WHAT YOU HAVE TO DO — Rewrite the passage of the stock market text that opens with the words "For example, if" and closes with "of that compensation.", substituting "reward" for "compensation".

The stock market’s long-term prospects have improved enough in recent months that they can now be graded as “average.”
That’s a lot better than what prevailed at the beginning of this year. In fact, given this year’s bear market, an “average” gain looks awfully attractive.
This upbeat assessment is based on where the market stands relative to its long-term trend. At its October low, it stood quite close to being on top of a trendline based on the stock market’s inflation-adjusted total return back to 1871.
That doesn’t guarantee that the stock market won’t go lower. As you can see from the accompanying chart, above, the market often, though not always, overshoots to the downside after occasions in which it previously was significantly above that trendline.
Still, it is a source of some solace that this trendline is no longer exerting a gravitational pull on the market. (Note from the chart that, given the rally over the last half of October, the market is now slightly above its trendline. It was much closer to that trendline at its Oct. 12 low.)
Drawing trendlines is an art as much as science, which is one reason why I don’t include a trendline indicator in the table of valuation indicators that I present each month in this space. (For that information, see the table below.)
For example, if I had instead drawn the accompanying chart’s trendline based on the price-only version of the S&P 500
then the current market would be deemed more than double its long-term trendline — significantly overvalued, in other words, despite this year’s decline.
For what it’s worth, however, I do believe that the accompanying chart’s data series is the proper one to use to derive a trend. If this approach is to have any theoretical significance, the trendline must be based on the compensation that the capital markets provide for incurring risk. Adjusting for dividends and inflation must be part of that compensation.

PROVIDED MATERIAL —
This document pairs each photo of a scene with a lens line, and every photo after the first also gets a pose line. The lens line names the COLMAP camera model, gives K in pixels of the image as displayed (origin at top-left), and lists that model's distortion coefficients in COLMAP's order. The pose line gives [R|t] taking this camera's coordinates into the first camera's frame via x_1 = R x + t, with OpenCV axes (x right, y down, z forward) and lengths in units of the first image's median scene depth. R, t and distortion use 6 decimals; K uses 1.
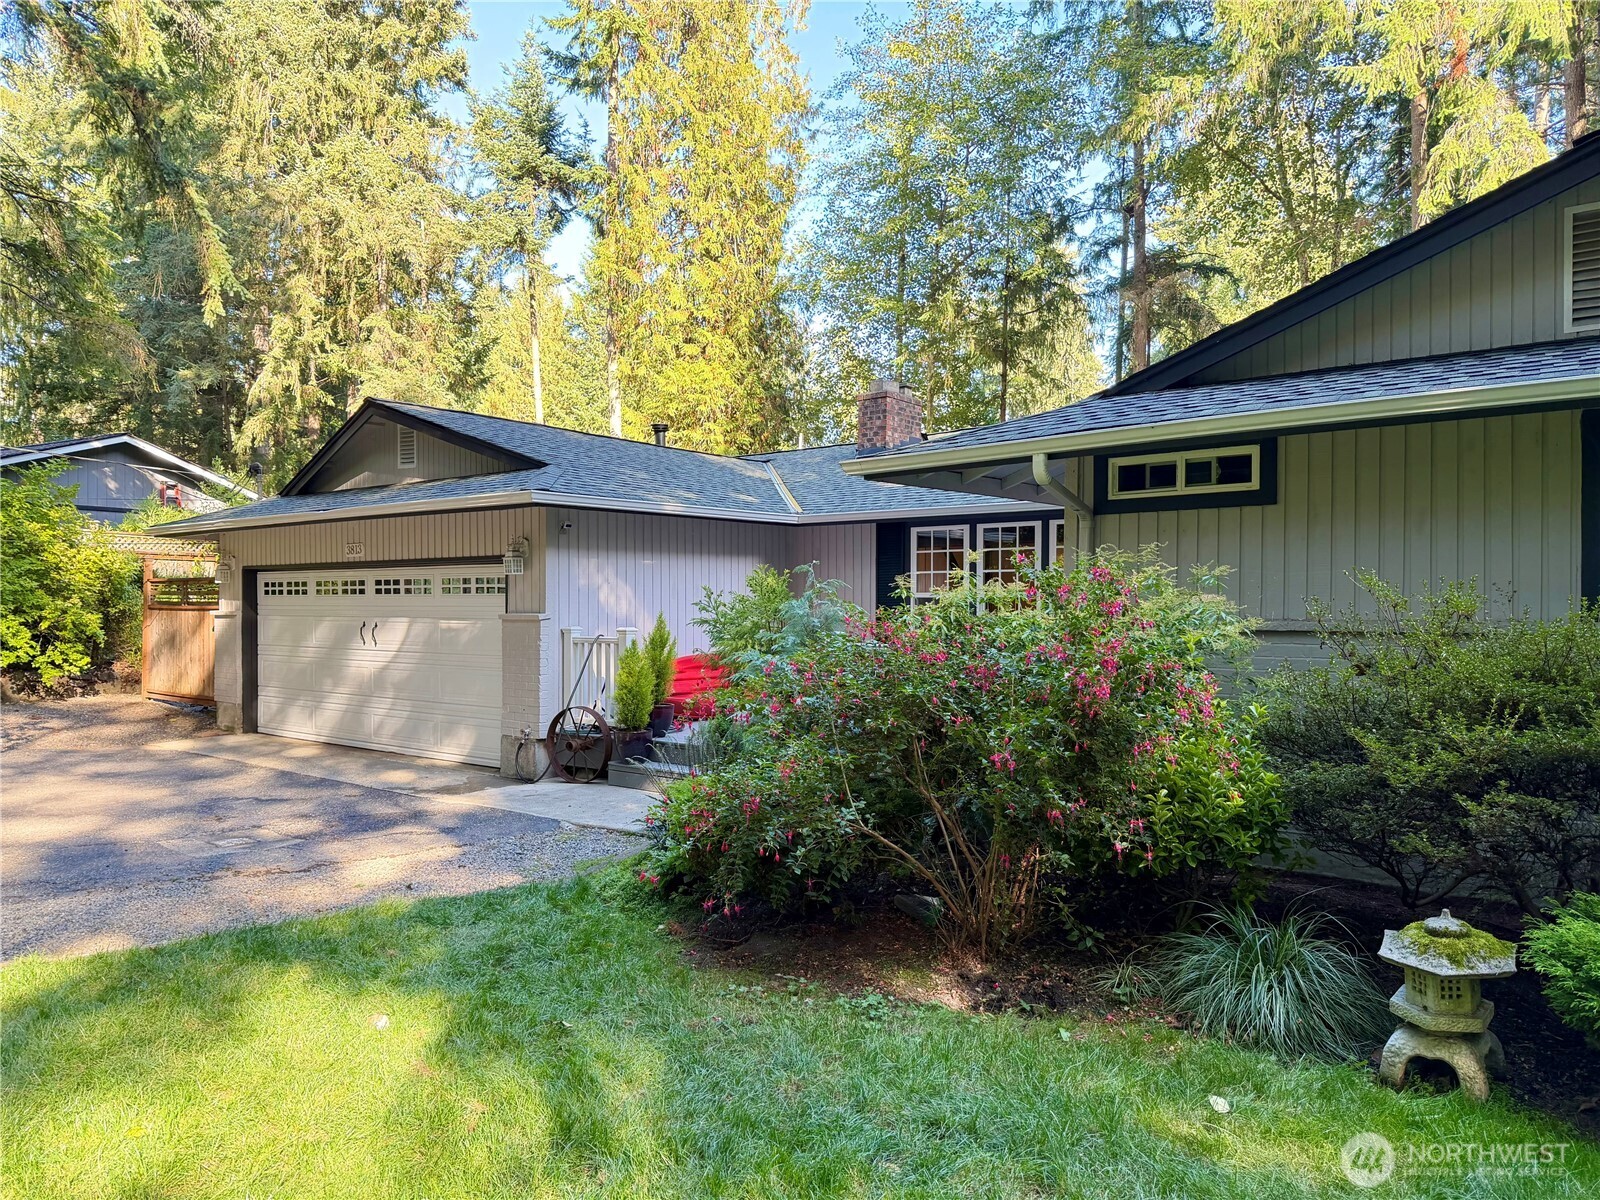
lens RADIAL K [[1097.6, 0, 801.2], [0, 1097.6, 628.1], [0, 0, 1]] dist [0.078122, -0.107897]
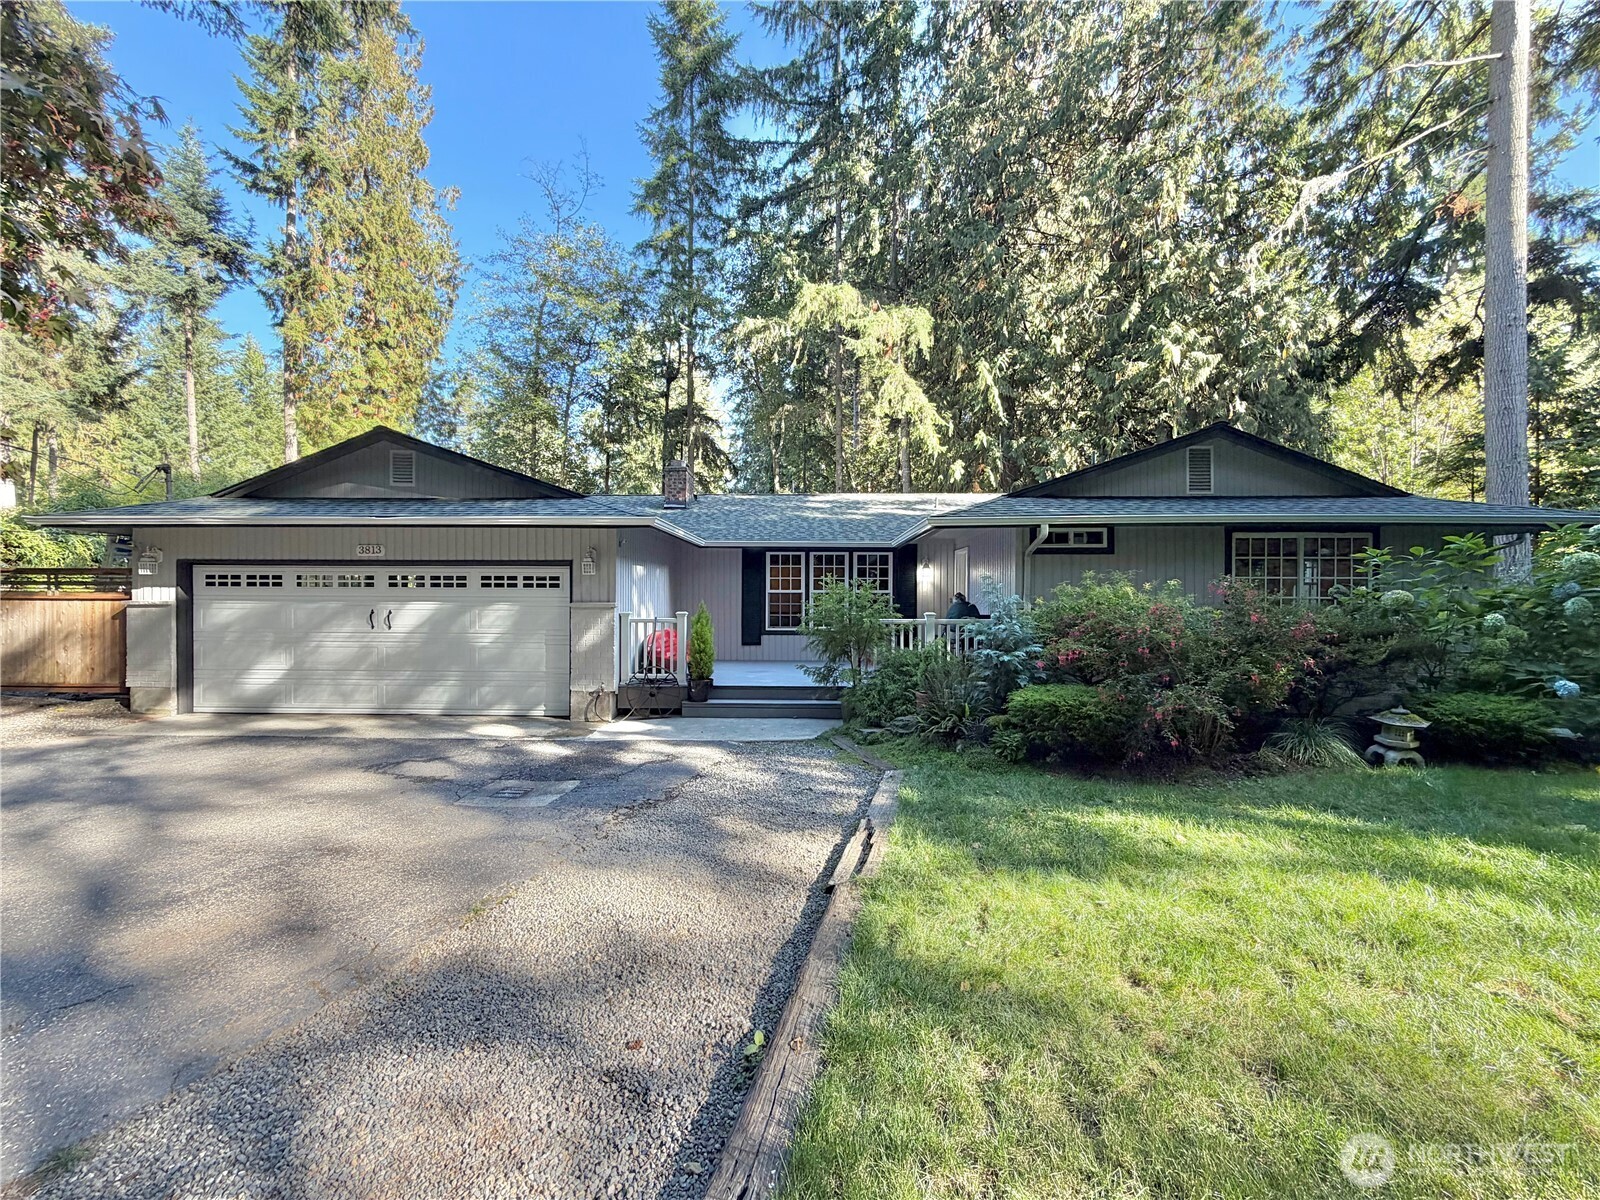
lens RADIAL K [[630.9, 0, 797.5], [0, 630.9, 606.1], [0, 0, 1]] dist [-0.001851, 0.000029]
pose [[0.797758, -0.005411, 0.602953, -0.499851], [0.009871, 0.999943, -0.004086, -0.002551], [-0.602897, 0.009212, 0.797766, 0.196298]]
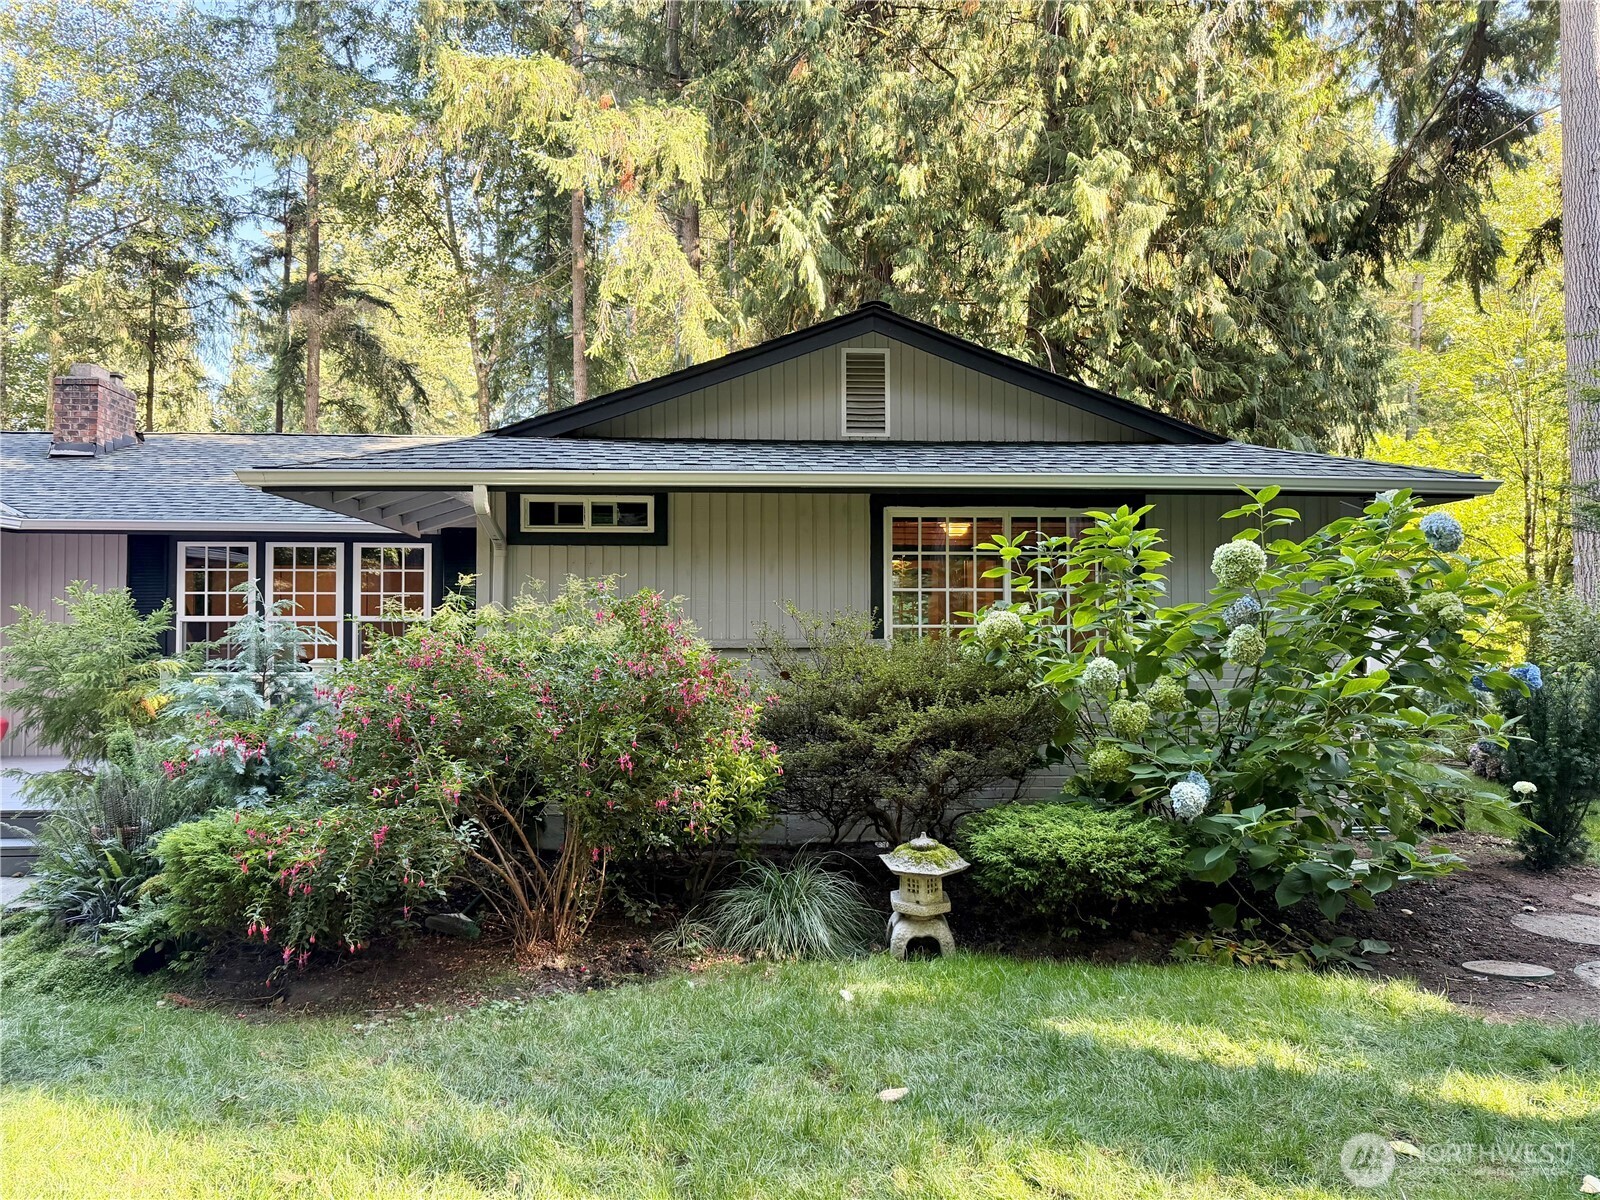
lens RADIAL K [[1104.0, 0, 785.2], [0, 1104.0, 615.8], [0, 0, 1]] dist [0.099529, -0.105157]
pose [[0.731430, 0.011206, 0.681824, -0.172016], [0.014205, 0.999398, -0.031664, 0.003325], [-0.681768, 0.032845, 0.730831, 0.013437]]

...

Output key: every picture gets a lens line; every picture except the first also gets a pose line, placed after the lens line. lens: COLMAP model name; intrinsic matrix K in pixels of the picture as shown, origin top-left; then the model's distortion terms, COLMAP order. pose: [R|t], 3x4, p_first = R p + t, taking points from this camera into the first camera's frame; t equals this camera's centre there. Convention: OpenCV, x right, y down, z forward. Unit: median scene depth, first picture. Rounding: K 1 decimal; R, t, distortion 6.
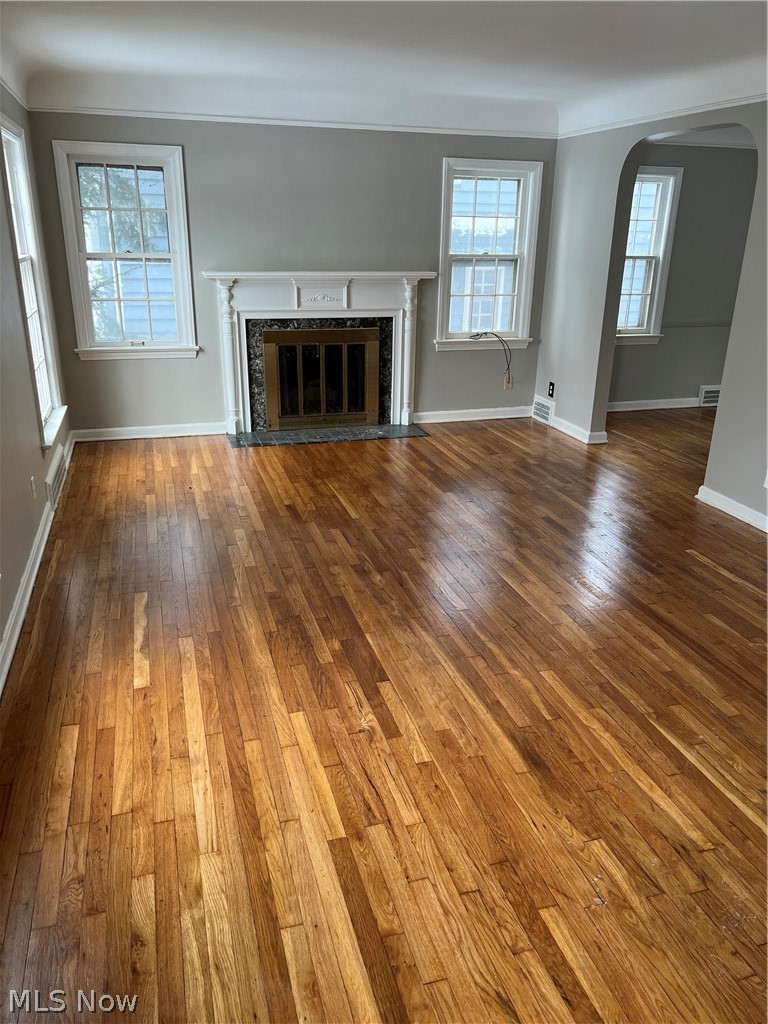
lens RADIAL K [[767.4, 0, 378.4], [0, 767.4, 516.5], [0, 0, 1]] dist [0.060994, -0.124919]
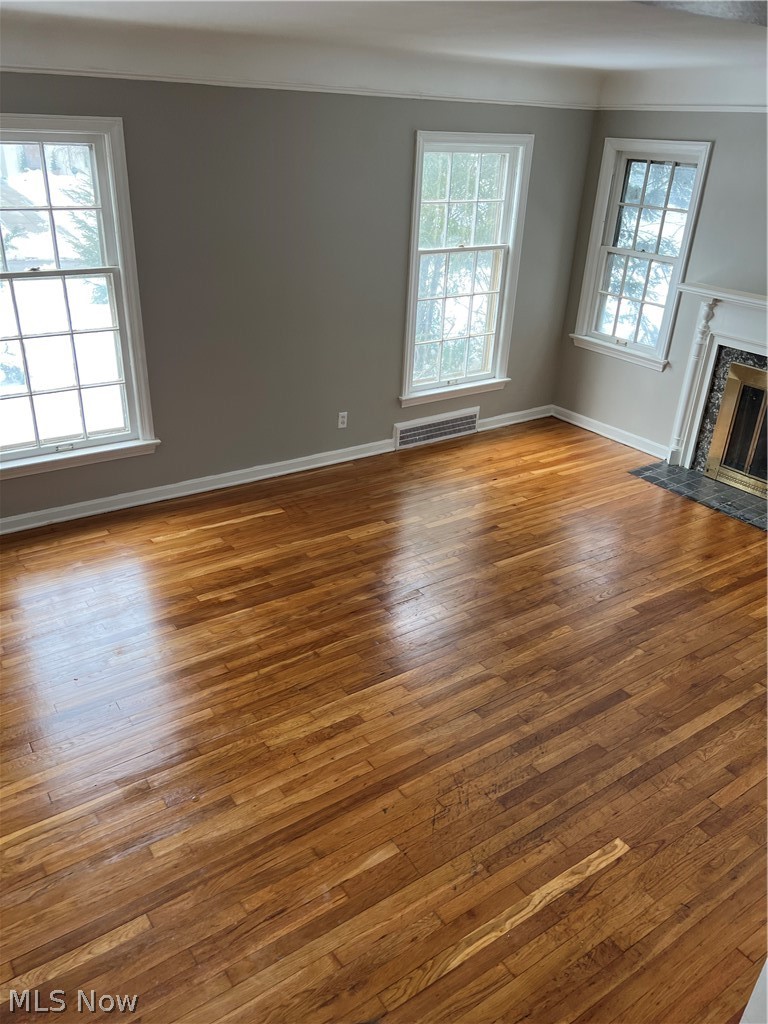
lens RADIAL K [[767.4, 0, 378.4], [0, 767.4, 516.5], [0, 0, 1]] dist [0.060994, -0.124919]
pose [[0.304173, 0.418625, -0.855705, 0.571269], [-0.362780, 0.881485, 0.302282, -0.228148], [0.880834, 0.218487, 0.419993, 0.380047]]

--

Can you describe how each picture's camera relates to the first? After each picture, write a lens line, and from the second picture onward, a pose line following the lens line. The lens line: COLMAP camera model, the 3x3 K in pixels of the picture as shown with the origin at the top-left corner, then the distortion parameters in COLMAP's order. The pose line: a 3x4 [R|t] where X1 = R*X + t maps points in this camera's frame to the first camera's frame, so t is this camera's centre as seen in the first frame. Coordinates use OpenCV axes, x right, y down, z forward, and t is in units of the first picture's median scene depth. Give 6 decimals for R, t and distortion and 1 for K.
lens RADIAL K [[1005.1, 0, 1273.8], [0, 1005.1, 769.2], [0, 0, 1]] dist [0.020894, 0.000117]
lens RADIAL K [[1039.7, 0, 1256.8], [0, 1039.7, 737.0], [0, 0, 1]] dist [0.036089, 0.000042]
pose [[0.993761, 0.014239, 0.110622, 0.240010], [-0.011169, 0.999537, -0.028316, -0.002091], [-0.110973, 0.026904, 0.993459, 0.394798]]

RESPONSE TO THIS TASK —
For example, if I had instead drawn the accompanying chart’s trendline based on the price-only version of the S&P 500
then the current market would be deemed more than double its long-term trendline — significantly overvalued, in other words, despite this year’s decline.
For what it’s worth, however, I do believe that the accompanying chart’s data series is the proper one to use to derive a trend. If this approach is to have any theoretical significance, the trendline must be based on the reward that the capital markets provide for incurring risk. Adjusting for dividends and inflation must be part of that reward.